My favorite form of love language is through food. I am in love with the process of making food, eating food, and serving food. The crisp feeling of fresh tomatoes being sliced or the sizzle of raw tofu hitting a hot oiled pan; I live for these moments. They exist in between the chaos of life and allow me to fully immerse myself into the creation of bringing a meal together.
Recently I’ve been lucky enough to attend and host a potluck. These gatherings have embedded themselves into fond memories that I can look back on and feel immense gratitude for.
Although I have a healthy reputation for being a naturally good cook, I credit my wonderful father for imparting some of his cooking knowledge onto me. I hesitate to cook for others. I have insecurities over the ratio, type of, and maybe lack of spices and ingredients present in a dish. I have a hovering fear of cooking something traditionally Vietnamese and how this will be perceived in alignment with my identity. I feel sensitive to the opinions of acquired tastes from different cultures and their reaction to my cooking. Nevertheless, I am used to juggling my anxiety alongside the inner knowing that I would rather participate and prove my insecurities wrong or challenge myself to learn more about them than not try at all.
At my first potluck, I began cooking as soon-to-be friends trickled into the cramped college apartment kitchen. Each person walking in served as a reminder of how many opinions I would receive. My anxiety began to crescendo, as the circus of a cooking show that I was conducting, seemed to feel insurmountable. The what-ifs rolled through my mind. What if I made all of this food and nobody would end up liking it except for me? What if I added too much oyster sauce? What if this is too bland? Finally, the show came to an end when I finished cooking and presented the food.

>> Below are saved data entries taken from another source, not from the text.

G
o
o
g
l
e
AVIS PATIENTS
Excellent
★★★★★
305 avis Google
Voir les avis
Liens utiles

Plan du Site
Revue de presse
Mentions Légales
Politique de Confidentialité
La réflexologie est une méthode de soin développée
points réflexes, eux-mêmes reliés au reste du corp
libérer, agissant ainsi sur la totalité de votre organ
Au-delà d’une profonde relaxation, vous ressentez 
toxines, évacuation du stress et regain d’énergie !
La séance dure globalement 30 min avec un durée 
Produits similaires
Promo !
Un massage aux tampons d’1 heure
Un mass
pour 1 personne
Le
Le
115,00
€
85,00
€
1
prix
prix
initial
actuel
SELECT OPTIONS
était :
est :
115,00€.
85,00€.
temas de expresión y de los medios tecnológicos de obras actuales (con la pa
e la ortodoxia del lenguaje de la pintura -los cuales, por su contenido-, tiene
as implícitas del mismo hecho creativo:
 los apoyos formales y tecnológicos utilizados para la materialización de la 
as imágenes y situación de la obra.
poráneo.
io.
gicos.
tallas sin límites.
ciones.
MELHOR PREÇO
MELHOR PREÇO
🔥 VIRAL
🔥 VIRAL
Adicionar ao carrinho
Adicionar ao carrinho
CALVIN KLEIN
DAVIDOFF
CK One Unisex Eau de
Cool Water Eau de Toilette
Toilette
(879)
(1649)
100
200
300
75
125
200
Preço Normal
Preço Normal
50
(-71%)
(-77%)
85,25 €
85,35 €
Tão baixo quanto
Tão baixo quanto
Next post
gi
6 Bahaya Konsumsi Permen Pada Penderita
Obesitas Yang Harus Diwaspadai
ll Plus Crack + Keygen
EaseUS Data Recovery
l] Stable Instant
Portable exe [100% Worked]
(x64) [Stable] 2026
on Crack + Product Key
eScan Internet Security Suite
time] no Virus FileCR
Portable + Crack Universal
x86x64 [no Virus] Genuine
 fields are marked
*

To my fortunate surprise, I received good feedback from these friends. I learned from this experience that appreciation for someone else’s food is a recognition of their experience in this world. It’s a form of validation for someone’s existence as if to say, “I acknowledge the way that you care for your own body and through this meal, I understand you just a little bit more”. To momentarily be given a glimpse of what makes us feel nourished and loved. Maybe the food triggers a special memory or a story. Through this it transcends into a story from childhood, a piece of poetry, to speak slowly with another on the balcony, or to fall asleep on the couch on a full stomach.